• _Your assignment_
Could you edit the entries starting at "Photographs of a" and ending at "-0.131575, 0.991298, -1.478328]]" so that "annotations" becomes "labels", then give back only that stretch with nothing else changed?

• _Excerpted data_
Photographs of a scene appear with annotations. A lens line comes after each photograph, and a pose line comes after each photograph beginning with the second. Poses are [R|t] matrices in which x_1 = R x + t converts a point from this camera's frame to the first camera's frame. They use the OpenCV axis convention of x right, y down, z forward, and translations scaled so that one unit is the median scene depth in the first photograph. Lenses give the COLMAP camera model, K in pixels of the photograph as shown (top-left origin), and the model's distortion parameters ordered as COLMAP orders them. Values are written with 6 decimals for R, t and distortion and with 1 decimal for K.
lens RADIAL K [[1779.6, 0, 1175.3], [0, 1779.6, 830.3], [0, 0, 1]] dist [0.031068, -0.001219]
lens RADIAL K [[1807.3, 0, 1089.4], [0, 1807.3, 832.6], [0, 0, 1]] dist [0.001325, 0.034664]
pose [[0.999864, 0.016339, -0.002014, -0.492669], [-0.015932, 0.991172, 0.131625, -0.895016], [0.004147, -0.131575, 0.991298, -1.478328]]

==

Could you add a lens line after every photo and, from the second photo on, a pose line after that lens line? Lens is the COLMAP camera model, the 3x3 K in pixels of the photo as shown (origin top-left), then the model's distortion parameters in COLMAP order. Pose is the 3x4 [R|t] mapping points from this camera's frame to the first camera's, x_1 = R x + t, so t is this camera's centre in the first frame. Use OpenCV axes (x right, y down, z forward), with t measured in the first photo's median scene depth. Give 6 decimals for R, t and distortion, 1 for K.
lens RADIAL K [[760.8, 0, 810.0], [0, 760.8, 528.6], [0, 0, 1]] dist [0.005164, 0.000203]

==

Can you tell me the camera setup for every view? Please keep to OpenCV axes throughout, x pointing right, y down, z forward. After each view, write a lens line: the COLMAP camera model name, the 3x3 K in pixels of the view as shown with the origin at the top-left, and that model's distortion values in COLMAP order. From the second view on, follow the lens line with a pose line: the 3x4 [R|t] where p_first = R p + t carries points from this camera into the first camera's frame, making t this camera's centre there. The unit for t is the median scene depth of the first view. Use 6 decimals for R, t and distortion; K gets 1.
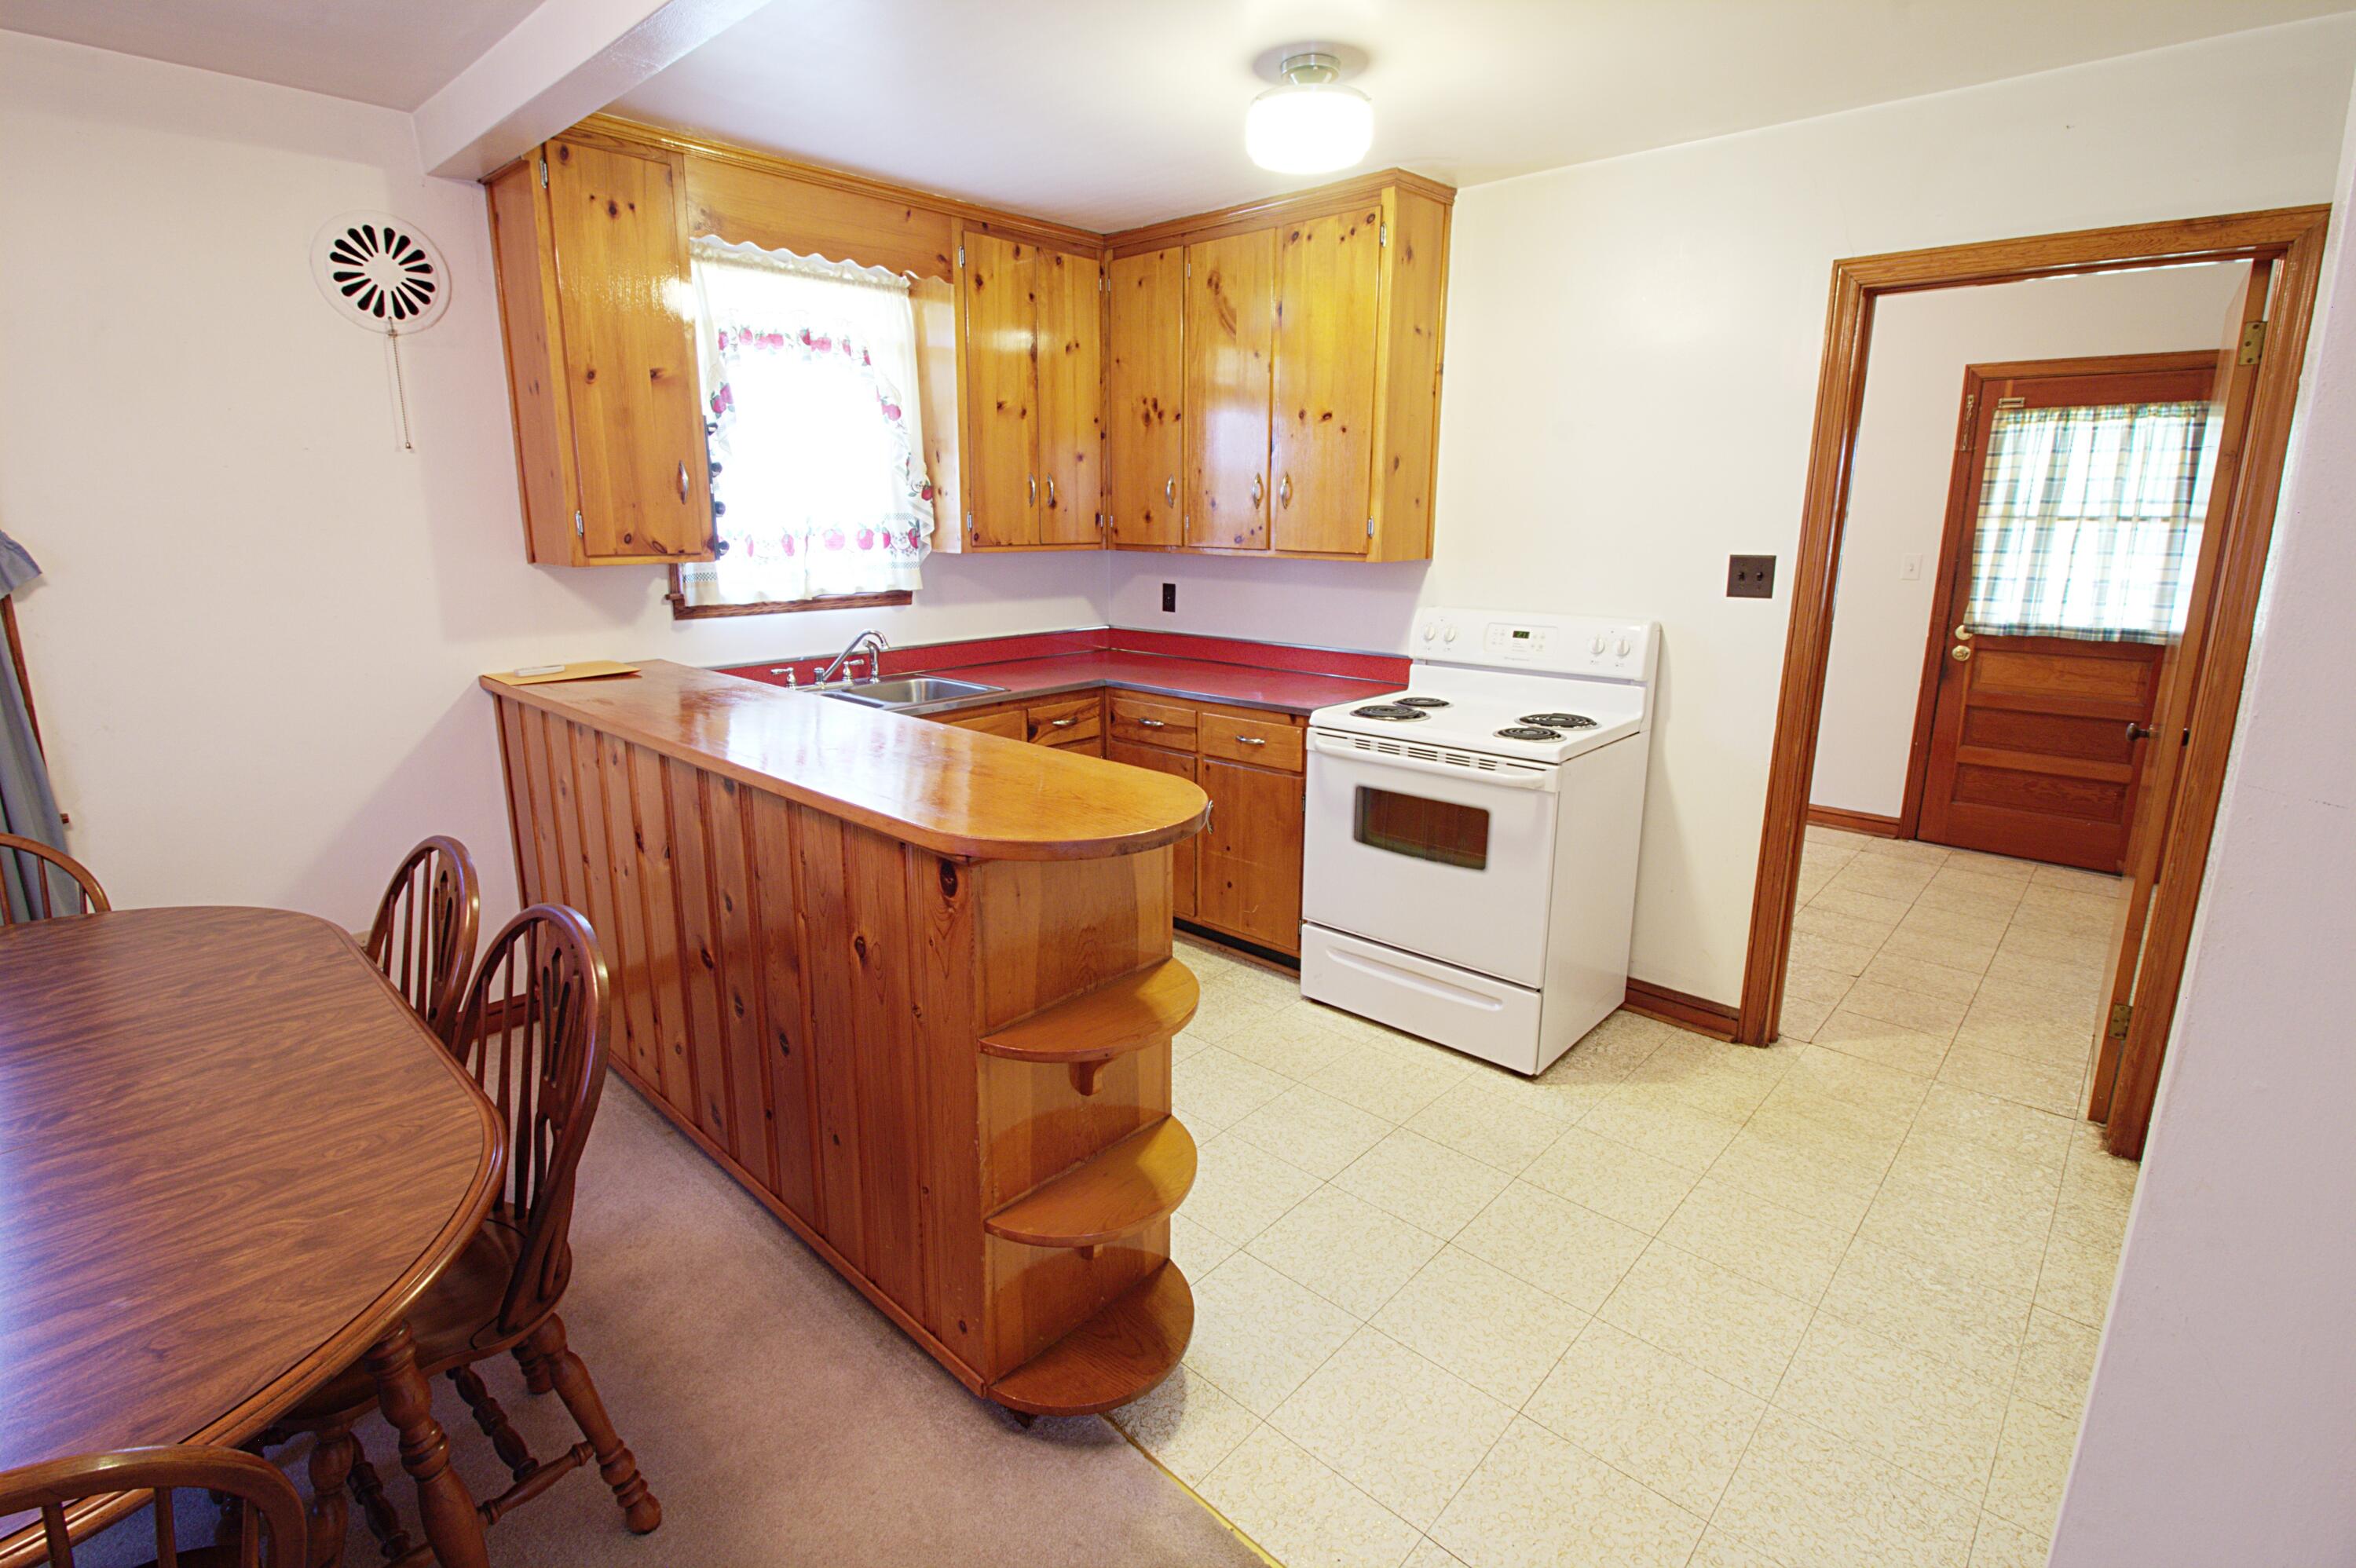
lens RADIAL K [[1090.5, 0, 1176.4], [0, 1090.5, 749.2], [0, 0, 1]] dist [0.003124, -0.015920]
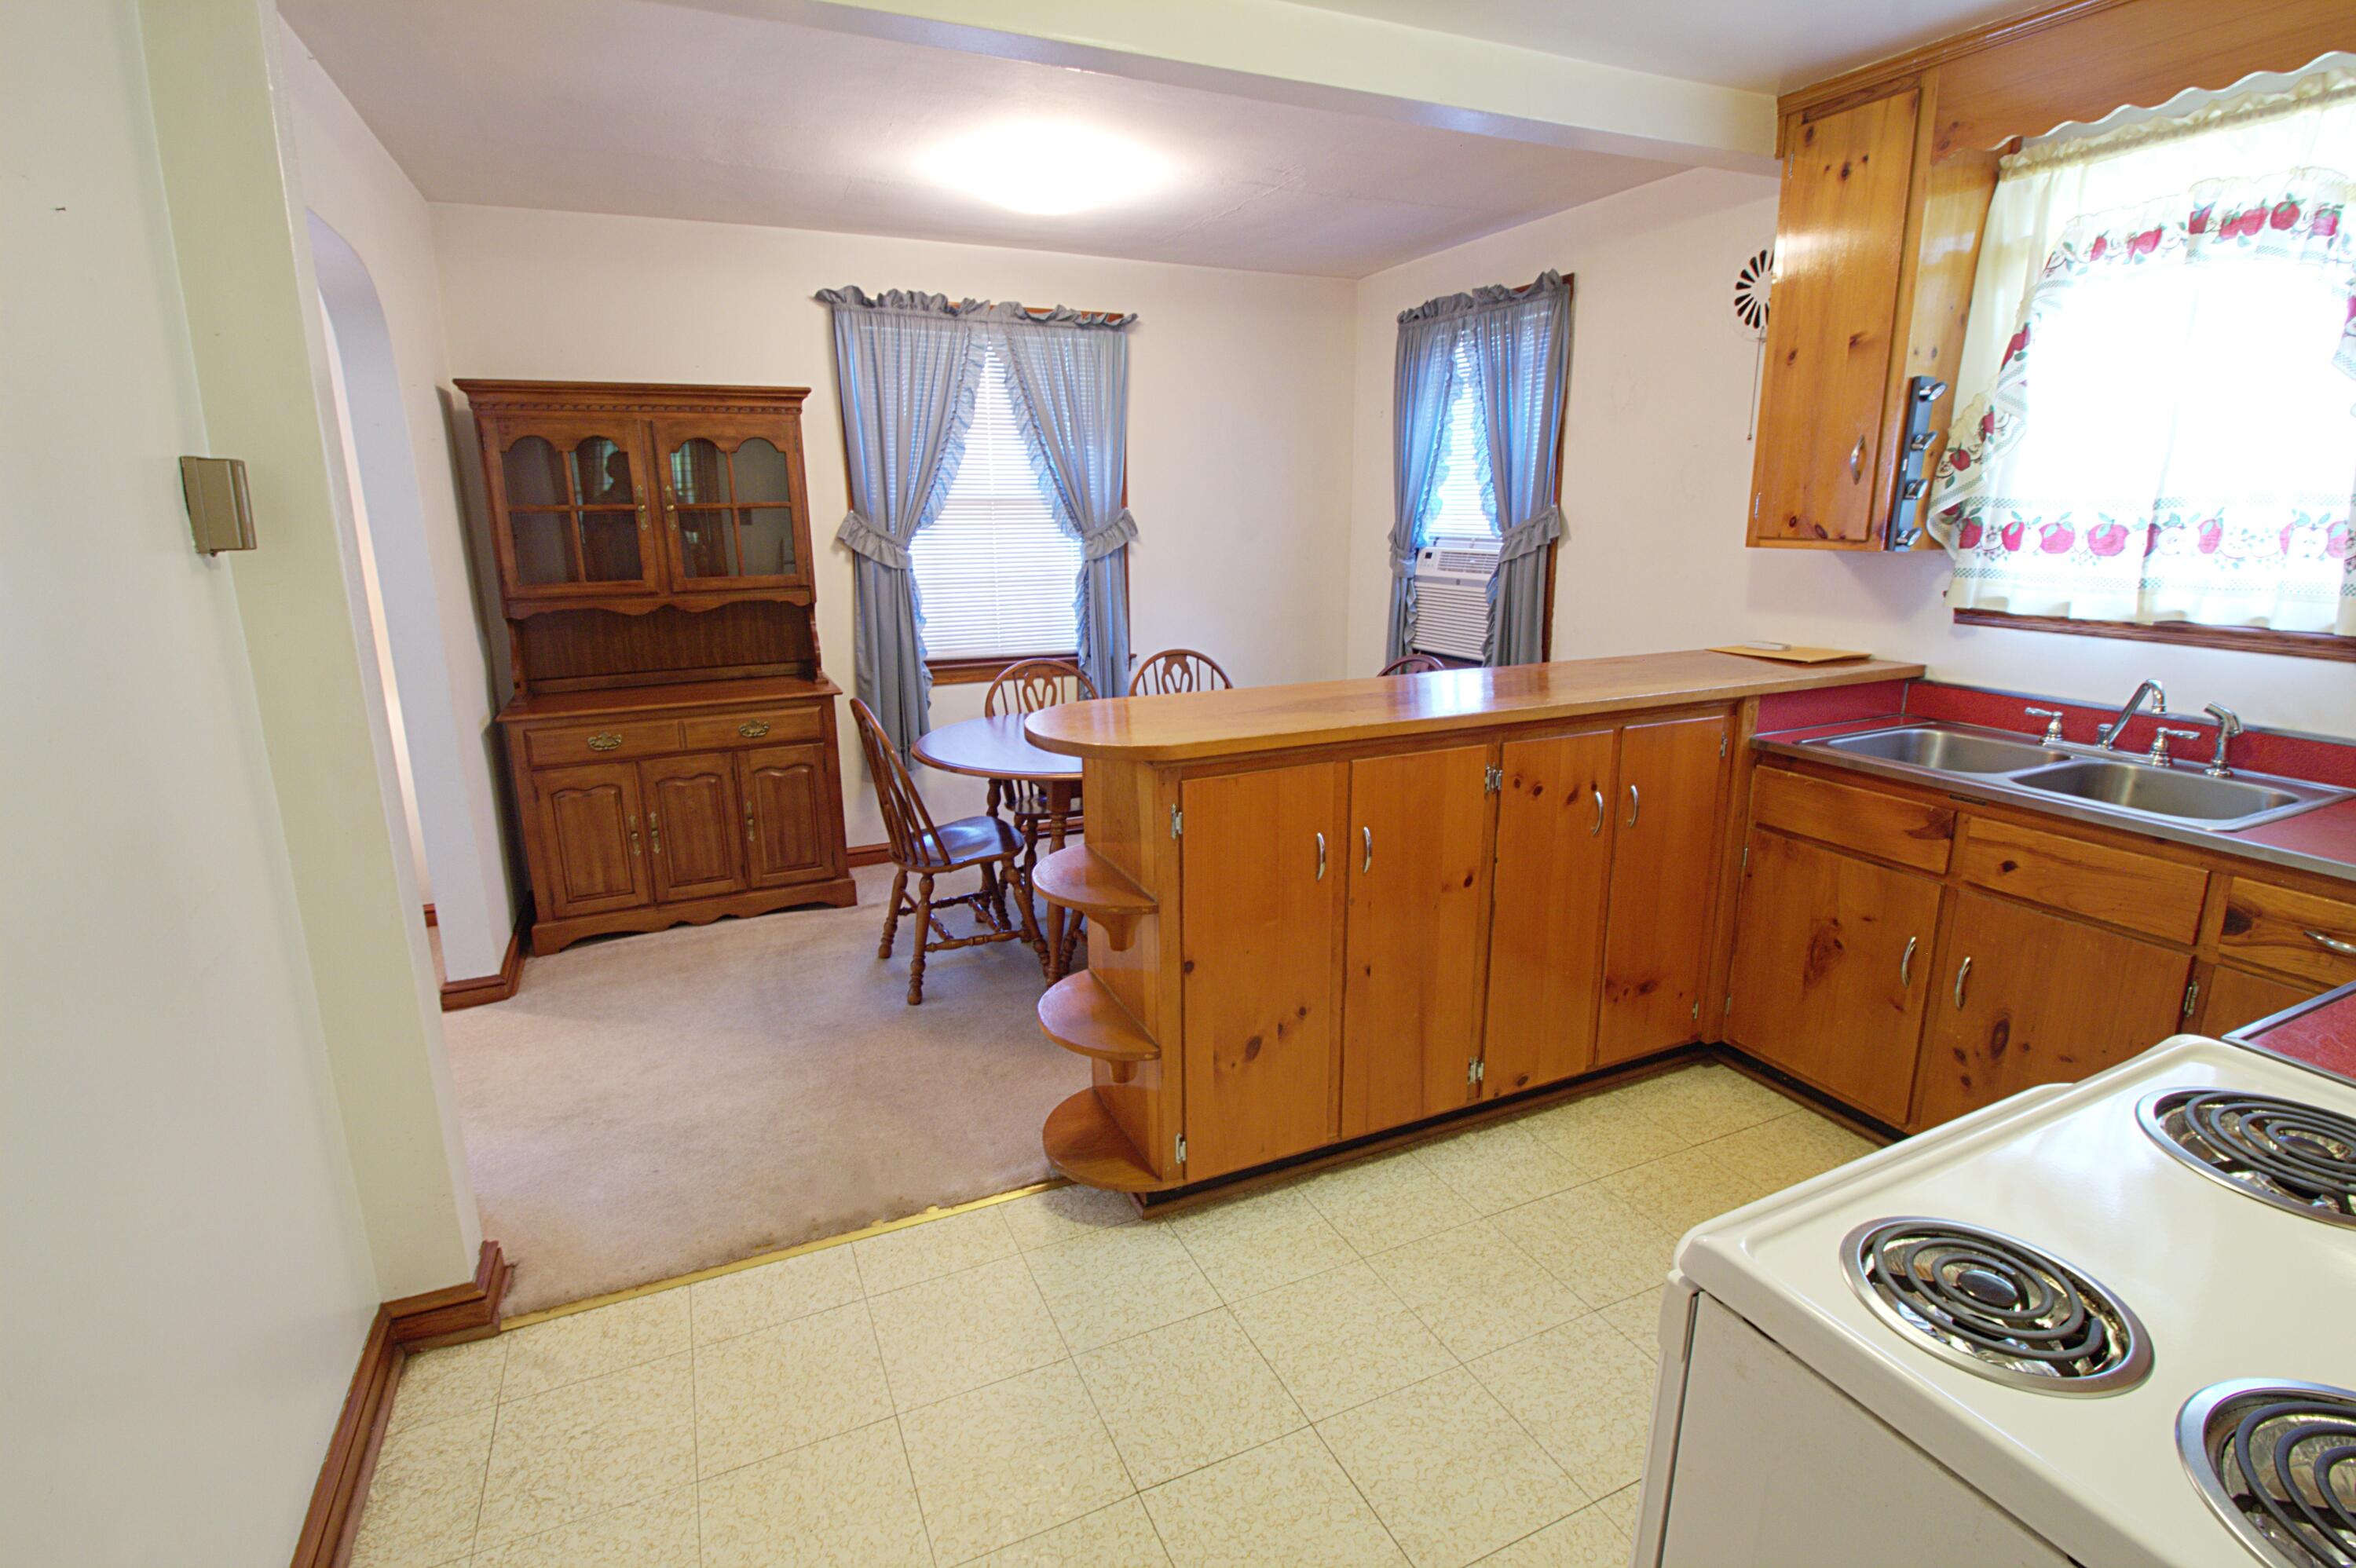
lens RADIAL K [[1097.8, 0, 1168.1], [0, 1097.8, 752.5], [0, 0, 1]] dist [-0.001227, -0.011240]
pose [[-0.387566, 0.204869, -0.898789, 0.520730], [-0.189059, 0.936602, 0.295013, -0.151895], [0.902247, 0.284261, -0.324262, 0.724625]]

• _Written response_
Photographs of a scene appear with labels. A lens line comes after each photograph, and a pose line comes after each photograph beginning with the second. Poses are [R|t] matrices in which x_1 = R x + t converts a point from this camera's frame to the first camera's frame. They use the OpenCV axis convention of x right, y down, z forward, and translations scaled so that one unit is the median scene depth in the first photograph. Lenses give the COLMAP camera model, K in pixels of the photograph as shown (top-left origin), and the model's distortion parameters ordered as COLMAP orders them. Values are written with 6 decimals for R, t and distortion and with 1 decimal for K.
lens RADIAL K [[1779.6, 0, 1175.3], [0, 1779.6, 830.3], [0, 0, 1]] dist [0.031068, -0.001219]
lens RADIAL K [[1807.3, 0, 1089.4], [0, 1807.3, 832.6], [0, 0, 1]] dist [0.001325, 0.034664]
pose [[0.999864, 0.016339, -0.002014, -0.492669], [-0.015932, 0.991172, 0.131625, -0.895016], [0.004147, -0.131575, 0.991298, -1.478328]]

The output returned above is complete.